Request A: In the records, quote verbatim the portion that begins with the line containing "Přesně zakřivená konstrukce zakrmovací tyče" and ends with the line containing "- Spot On Speed Load Throwing Stick Distance", including both of those lines.

Two Data Scraping Examples

Using python’s beautifulSoup to extract data from the web

4 min readApr 17, 2023

Intro

Data scraping, also known as web scraping or data extraction, is the process of extracting data from websites and using them to conduct data analysis or for other potential uses. While data scraping can be a valuable technique for collecting and analysing information in many cases, it is also important to recognise that it’s not always legal or ethical.

Legal and ethical concerns: Some websites explicitly forbid data scraping in their terms of service, and scraping such sites could lead to legal consequences. Additionally, data scraping can raise privacy concerns, especially when dealing with personal or sensitive information.

Impact on servers: Data scraping can cause server strain and increased bandwidth usage, especially when done at high frequency or in large volumes with data crawling models. In some cases, excessive data scraping can even cause servers to crash or become temporarily unavailable.

How to proceed with data scraping: To engage in responsible and ethical data scraping, consider the following:

Check for permissions: Always review a website’s terms of service or robots.txt file to determine if data scraping is allowed.
Limit your scraping rate: Don’t overload servers by sending too many requests in a short amount of time.

Request B:
Answer these questions from the data scraping article:
(i) Which Python library does the article name for extracting data from the web?
(ii) Besides a website's terms of service, what file should be reviewed to find out whether scraping is allowed?
(iii) According to the article, what can excessive data scraping cause servers to do?

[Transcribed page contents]
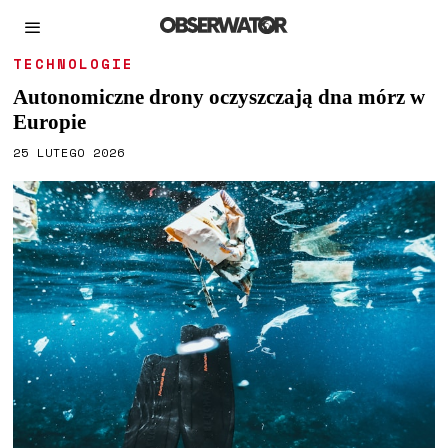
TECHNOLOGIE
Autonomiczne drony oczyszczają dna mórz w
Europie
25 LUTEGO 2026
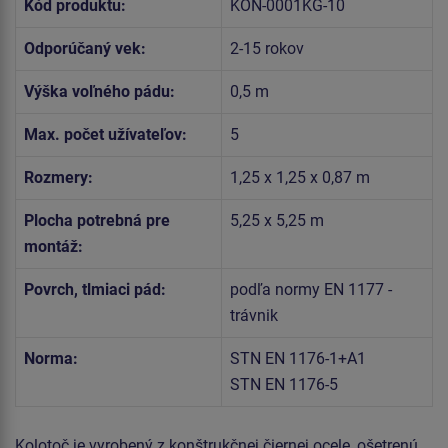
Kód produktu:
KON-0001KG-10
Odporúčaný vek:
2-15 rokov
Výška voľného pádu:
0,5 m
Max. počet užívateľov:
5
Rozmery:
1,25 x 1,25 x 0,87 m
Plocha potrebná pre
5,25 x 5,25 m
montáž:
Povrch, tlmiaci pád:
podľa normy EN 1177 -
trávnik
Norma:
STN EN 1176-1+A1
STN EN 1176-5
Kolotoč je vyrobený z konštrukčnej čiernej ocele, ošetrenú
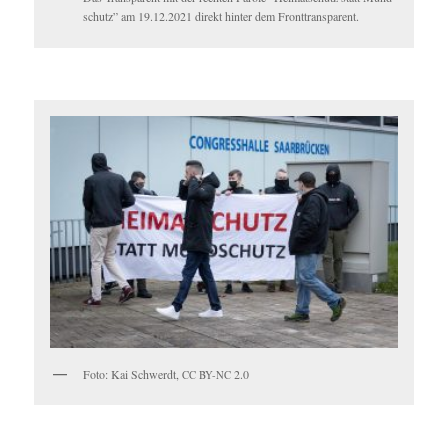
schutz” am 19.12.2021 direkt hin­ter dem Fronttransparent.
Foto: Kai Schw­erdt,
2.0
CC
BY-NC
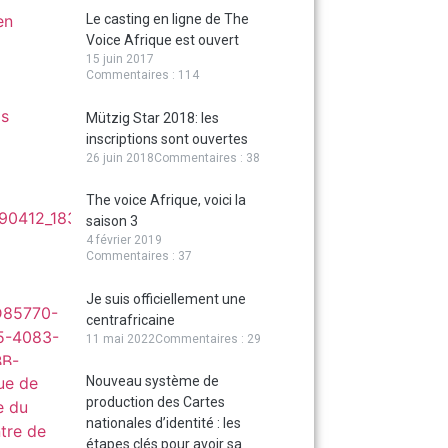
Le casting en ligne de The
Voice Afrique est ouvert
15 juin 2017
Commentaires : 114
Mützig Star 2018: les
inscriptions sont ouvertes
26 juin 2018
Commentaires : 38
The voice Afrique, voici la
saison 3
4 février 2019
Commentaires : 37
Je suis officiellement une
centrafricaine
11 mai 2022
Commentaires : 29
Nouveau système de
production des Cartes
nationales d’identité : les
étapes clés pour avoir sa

--

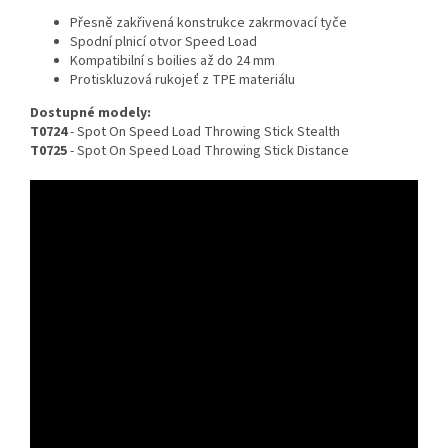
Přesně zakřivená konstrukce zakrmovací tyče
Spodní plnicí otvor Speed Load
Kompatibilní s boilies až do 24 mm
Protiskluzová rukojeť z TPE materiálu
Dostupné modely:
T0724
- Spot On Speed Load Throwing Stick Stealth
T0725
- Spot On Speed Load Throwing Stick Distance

Exercise response A:
Přesně zakřivená konstrukce zakrmovací tyče
Spodní plnicí otvor Speed Load
Kompatibilní s boilies až do 24 mm
Protiskluzová rukojeť z TPE materiálu
Dostupné modely:
T0724
- Spot On Speed Load Throwing Stick Stealth
T0725
- Spot On Speed Load Throwing Stick Distance

Exercise response B:
(i) beautifulSoup
(ii) The robots.txt file
(iii) Crash or become temporarily unavailable